**Exercise prompt:**
Please count the lines in the listing below that contain the word "viajes", and reply with that number alone.

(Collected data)
---
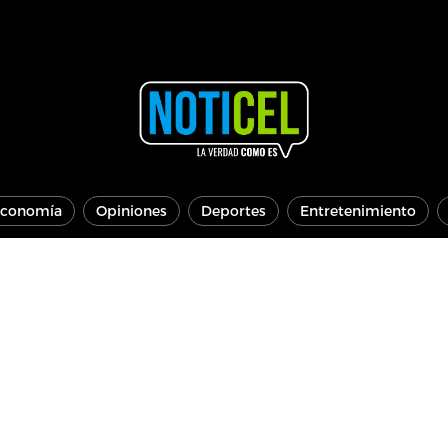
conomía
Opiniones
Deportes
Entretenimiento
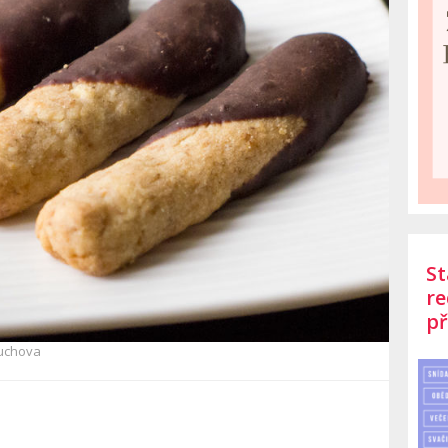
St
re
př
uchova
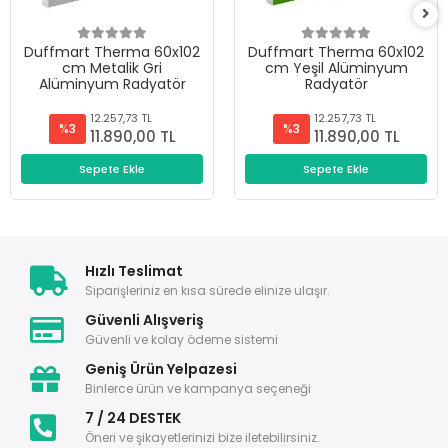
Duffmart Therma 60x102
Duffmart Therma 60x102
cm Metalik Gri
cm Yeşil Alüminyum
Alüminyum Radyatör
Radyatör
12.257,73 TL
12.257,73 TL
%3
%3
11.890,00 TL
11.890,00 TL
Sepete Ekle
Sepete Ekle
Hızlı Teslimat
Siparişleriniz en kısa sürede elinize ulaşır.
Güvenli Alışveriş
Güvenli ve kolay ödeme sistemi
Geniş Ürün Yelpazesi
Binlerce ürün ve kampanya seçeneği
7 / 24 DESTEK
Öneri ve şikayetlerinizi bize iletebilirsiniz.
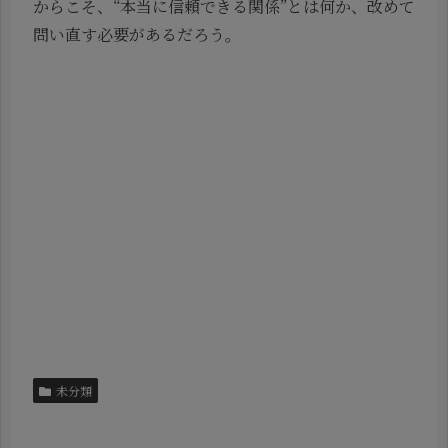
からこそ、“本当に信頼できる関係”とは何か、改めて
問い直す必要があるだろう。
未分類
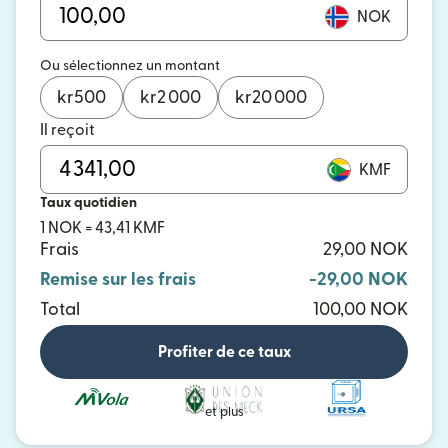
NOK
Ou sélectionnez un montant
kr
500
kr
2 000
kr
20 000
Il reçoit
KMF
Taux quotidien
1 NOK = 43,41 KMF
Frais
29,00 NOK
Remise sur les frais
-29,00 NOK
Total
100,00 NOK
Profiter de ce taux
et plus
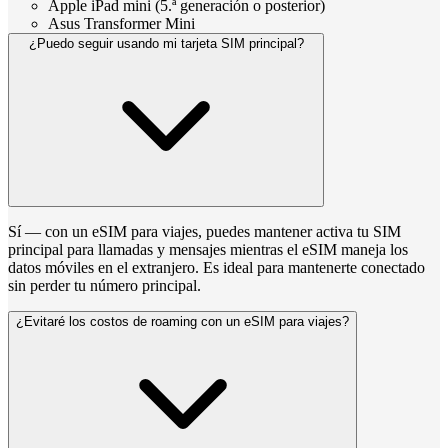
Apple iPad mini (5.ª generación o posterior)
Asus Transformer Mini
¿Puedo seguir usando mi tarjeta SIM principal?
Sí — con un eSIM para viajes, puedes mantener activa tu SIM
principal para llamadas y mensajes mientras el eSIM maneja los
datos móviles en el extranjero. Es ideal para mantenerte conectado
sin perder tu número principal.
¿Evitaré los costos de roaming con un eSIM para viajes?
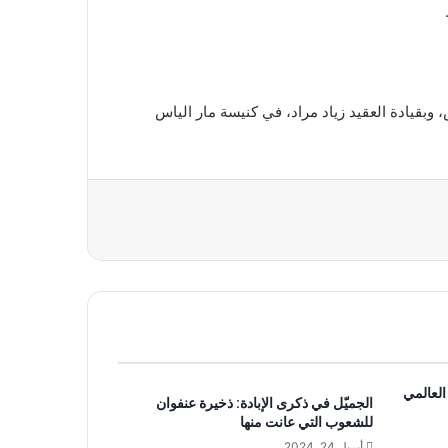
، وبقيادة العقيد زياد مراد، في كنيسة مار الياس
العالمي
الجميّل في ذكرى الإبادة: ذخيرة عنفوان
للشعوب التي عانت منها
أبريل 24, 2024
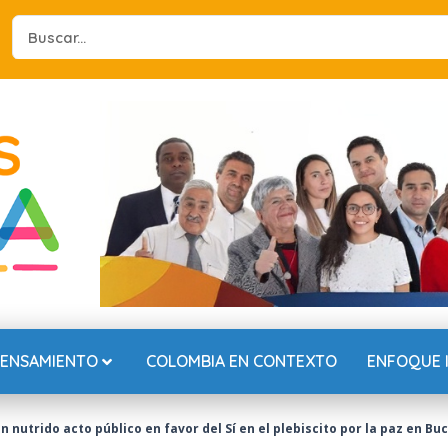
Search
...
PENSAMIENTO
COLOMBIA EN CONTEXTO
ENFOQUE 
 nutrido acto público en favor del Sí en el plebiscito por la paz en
---
**Solution to this exercise:**
2